Ein Roboter als Tausendsassa
Ein Highlight in der neuen Fahrzeugflotte ist der „Manipulator“. Der Roboter ermöglicht es, über eine Funkfernsteuerung auch dann noch Einsatzaktivitäten durchzuführen, wenn Rettungsmaßnahmen durch Menschen beispielsweise wegen akuter Explosionsgefahr zu gefährlich wären. Der Tausendsassa kann unter anderem Hindernisse wie Treppen oder Rohrleitungen überwinden, Einsatzstellen ausleuchten und erkunden. Ausgerüstet mit einem Greifarm und verschiedenen Werkzeugen ist er in der Lage, Ventile zu öffnen und zu schließen, Leckagen abzudichten, Proben zu entnehmen, zu löschen und unter Druck stehende Behälter zu entspannen. Installierte Kameras übertragen Bild und Ton und ermöglichen den Brandschützern einen Einblick in die Einsatzstelle.

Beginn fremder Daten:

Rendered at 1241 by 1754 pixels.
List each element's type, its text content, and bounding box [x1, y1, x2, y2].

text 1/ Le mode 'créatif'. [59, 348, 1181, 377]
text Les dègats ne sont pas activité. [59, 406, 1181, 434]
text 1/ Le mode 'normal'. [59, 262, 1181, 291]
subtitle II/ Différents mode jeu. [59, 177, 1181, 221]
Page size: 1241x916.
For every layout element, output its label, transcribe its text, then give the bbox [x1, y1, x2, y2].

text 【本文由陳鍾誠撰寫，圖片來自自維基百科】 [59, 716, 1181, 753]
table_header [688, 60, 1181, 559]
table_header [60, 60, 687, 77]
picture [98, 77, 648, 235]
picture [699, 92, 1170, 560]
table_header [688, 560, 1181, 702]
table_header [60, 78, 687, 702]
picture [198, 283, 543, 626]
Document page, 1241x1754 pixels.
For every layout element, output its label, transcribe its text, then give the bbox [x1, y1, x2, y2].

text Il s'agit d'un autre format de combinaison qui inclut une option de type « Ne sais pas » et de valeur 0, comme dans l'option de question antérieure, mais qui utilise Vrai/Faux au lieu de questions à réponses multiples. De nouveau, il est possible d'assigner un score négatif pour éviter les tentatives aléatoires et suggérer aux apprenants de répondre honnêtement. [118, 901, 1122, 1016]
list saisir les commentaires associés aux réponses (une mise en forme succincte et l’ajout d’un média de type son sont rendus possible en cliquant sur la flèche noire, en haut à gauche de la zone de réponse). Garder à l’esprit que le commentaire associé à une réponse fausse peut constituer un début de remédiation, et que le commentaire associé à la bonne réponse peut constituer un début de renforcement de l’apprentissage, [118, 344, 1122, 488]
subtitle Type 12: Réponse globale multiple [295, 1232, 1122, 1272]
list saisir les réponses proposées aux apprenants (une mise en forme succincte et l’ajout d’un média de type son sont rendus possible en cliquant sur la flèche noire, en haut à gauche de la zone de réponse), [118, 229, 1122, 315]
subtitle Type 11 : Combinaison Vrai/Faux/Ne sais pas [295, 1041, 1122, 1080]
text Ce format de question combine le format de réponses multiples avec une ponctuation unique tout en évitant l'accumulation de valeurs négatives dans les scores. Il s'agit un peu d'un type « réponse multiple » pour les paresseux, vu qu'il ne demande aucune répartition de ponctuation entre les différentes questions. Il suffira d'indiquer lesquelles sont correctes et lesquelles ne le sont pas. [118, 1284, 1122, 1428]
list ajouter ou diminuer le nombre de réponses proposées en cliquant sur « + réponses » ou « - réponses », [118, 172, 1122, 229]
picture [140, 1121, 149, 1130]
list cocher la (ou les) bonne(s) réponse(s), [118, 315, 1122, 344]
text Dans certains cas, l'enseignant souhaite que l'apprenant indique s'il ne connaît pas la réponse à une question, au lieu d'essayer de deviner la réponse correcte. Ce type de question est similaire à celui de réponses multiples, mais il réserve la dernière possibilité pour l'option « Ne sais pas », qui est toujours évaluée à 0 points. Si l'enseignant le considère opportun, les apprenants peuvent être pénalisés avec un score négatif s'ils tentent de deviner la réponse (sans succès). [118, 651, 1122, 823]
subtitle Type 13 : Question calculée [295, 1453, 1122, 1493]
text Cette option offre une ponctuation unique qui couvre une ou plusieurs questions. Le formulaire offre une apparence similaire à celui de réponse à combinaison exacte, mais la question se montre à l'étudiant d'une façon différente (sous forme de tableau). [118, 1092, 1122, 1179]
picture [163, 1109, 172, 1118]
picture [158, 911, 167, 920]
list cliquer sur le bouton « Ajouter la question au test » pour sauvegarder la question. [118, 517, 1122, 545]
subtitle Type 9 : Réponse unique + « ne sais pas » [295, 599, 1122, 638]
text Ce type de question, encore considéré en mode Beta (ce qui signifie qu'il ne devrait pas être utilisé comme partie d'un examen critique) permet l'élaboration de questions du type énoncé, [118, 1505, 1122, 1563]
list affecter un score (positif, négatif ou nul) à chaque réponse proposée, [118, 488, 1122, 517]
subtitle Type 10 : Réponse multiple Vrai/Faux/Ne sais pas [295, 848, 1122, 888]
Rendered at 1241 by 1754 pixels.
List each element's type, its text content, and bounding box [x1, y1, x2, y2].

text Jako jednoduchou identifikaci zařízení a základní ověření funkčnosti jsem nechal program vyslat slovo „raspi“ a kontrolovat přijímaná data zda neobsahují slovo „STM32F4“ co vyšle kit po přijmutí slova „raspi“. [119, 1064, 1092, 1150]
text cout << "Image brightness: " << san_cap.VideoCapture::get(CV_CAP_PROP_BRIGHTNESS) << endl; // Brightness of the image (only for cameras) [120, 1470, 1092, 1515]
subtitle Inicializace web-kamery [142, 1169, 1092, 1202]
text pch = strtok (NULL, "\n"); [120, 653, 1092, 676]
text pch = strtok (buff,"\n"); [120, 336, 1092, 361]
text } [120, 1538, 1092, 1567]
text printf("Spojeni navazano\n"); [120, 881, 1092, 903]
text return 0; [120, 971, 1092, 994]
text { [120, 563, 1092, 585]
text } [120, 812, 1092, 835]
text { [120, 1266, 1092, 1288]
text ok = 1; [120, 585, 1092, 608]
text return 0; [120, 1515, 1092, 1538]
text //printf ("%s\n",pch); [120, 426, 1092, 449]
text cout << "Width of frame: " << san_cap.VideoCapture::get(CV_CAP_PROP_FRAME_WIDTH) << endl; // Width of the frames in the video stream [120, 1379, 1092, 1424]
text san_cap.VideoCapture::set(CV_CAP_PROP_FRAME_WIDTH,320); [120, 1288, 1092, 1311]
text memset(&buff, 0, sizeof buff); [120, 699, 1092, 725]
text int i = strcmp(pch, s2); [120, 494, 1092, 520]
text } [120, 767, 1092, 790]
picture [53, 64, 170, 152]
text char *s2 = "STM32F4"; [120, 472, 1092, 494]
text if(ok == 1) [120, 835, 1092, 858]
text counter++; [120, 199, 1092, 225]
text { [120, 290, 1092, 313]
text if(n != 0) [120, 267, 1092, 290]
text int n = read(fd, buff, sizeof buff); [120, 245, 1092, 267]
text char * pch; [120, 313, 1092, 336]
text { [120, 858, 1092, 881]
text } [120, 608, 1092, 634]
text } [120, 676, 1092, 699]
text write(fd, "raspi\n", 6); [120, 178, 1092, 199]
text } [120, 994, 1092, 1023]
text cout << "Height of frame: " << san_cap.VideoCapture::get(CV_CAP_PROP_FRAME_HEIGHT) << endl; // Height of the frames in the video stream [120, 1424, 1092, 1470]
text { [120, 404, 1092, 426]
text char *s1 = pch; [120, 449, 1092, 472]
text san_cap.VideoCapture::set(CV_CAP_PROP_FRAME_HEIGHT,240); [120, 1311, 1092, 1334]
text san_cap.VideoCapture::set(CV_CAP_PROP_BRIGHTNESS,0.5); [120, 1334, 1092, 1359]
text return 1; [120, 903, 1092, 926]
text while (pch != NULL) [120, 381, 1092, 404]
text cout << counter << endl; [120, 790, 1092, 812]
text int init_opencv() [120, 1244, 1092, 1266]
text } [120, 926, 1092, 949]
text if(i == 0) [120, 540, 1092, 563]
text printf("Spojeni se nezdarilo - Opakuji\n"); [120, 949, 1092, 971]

Der Roboter ist im Bayer Chemiepark Leverkusen stationiert, aber für Ereignisse an allen drei Niederrheinstandorten vorgesehen. Zusätzlich kann er bei TUIS-Einsätzen wichtige Hilfestellung leisten. 16 Mitarbeiter der Werkfeuerwehr sind jüngst ausführlich geschult worden, um den Feuerwehrroboter im Fall der Fälle fachkundig bedienen zu können.

Neue Fahrzeuge sorgen für Sicherheit und Effizienz
Die drei baugleichen Gerätewagen Gefahrgut ersetzen Altfahrzeuge. Ausgestattet mit innovativer Technik wie einem breiten Pumpensortiment und Schläuchen aus hochwertigen Chemiestoffen, eignen sich die 18,5 Tonnen schweren Spezialeinsatzfahrzeuge besonders beim Gefahrguteinsatz. Sie sind bestens in der Lage, bei Unfällen mit Gefahrgütern austretende Flüssigprodukte aufzufangen und umzupumpen sowie Leckagen abzudichten. Die Fahrzeuge sind rund zehn Meter lang und über drei Meter hoch.

Die beiden neuen Sonderlöschmittelfahrzeuge an den Standorten Leverkusen und Dormagen bevorraten neben dem üblichen ABC-Pulver als universelles Löschmittel zusätzlich Metallbrandlöschpulver sowie Kohlendioxid (CO2). Sie sind damit bestens zur Gefahrenabwehr in der chemischen Industrie geeignet. Bei einer Pulverwurfweite von bis zu 70 Metern können pro Sekunde 50 Kilogramm Löschpulver ausgestoßen werden. Die beiden 18-Tonner ersetzen insgesamt vier Altfahrzeuge.

Anfang 2007 wird der Fuhrpark der Niederrheinstandorte zudem durch einen so genannten Turbolöscher ergänzt, der in Dormagen stationiert, bei Bedarf aber auch in Leverkusen und Krefeld-Uerdingen eingesetzt wird. Das Löschfahrzeug ist mit zwei Flugzeugtriebwerken aus Alpha-Jets, wie sie auch die Bundeswehr nutzt, bestückt. Jede Düse kann mit einer Drehzahl von bis zu 22.000 Umdrehungen pro Minute laufen. Mit Hilfe dieses High-Tech-Fahrzeugs können Großbrände in Chemieanlagen schnell und massiv bekämpft, Anlagenteile gekühlt und Schadgaswolken niedergeschlagen werden. Die Funktionsweise ist einfach, aber wirkungsvoll: In den durch die Triebwerke produzierten Luftstrahl wird Wasser eingespritzt – bis zu 8.000 Liter pro Minute. Dabei entsteht ein Wassernebel, der eine Fläche von 3.500 Quadratmetern abdecken kann und bis zu 150 Meter weit reicht.